• **Instructions for the task**
Only the lines from the top of the data through the one with "निरंतर चलते मीडिया" are to be written out, each exactly as it stands.

(Extracted data entries)
------------------------------
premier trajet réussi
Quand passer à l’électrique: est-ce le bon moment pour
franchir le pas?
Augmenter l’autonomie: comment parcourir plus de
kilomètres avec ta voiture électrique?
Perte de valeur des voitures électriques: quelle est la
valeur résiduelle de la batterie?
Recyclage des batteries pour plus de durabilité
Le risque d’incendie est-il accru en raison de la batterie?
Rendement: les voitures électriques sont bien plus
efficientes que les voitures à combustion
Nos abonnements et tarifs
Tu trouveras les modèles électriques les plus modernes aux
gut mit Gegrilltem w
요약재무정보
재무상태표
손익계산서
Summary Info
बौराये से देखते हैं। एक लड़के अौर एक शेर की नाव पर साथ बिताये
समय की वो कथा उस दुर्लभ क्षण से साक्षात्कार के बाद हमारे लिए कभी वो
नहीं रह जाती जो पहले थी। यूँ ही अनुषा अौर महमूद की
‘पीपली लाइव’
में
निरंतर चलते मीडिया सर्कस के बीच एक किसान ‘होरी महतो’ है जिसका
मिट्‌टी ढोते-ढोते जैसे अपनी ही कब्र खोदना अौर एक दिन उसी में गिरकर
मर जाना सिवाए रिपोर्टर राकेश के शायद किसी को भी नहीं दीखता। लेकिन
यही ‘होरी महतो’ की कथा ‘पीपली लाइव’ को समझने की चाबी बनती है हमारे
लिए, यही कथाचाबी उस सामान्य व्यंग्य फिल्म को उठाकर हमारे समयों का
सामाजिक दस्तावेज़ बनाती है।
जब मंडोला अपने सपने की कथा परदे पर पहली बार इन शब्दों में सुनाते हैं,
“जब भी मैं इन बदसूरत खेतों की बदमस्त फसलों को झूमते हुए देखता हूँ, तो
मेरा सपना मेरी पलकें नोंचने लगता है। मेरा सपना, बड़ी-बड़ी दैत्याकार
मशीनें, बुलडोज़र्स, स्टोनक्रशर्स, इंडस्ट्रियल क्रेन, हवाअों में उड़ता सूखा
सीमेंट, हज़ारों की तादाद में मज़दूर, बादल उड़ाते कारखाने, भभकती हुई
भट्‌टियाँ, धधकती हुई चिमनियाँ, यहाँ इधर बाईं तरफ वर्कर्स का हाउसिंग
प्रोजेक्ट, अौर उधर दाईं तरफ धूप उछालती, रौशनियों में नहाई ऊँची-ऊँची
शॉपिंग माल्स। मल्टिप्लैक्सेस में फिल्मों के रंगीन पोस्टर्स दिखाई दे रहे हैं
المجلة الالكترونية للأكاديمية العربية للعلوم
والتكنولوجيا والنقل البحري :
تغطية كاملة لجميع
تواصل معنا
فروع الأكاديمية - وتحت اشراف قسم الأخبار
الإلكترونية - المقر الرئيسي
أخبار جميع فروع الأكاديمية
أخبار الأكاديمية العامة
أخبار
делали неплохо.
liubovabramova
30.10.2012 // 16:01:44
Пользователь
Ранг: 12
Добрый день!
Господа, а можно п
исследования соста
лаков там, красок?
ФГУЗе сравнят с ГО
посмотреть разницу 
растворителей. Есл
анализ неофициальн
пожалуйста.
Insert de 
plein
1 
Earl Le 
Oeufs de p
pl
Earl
------------------------------
• **Exercise output**
premier trajet réussi
Quand passer à l’électrique: est-ce le bon moment pour
franchir le pas?
Augmenter l’autonomie: comment parcourir plus de
kilomètres avec ta voiture électrique?
Perte de valeur des voitures électriques: quelle est la
valeur résiduelle de la batterie?
Recyclage des batteries pour plus de durabilité
Le risque d’incendie est-il accru en raison de la batterie?
Rendement: les voitures électriques sont bien plus
efficientes que les voitures à combustion
Nos abonnements et tarifs
Tu trouveras les modèles électriques les plus modernes aux
gut mit Gegrilltem w
요약재무정보
재무상태표
손익계산서
Summary Info
बौराये से देखते हैं। एक लड़के अौर एक शेर की नाव पर साथ बिताये
समय की वो कथा उस दुर्लभ क्षण से साक्षात्कार के बाद हमारे लिए कभी वो
नहीं रह जाती जो पहले थी। यूँ ही अनुषा अौर महमूद की
‘पीपली लाइव’
में
निरंतर चलते मीडिया सर्कस के बीच एक किसान ‘होरी महतो’ है जिसका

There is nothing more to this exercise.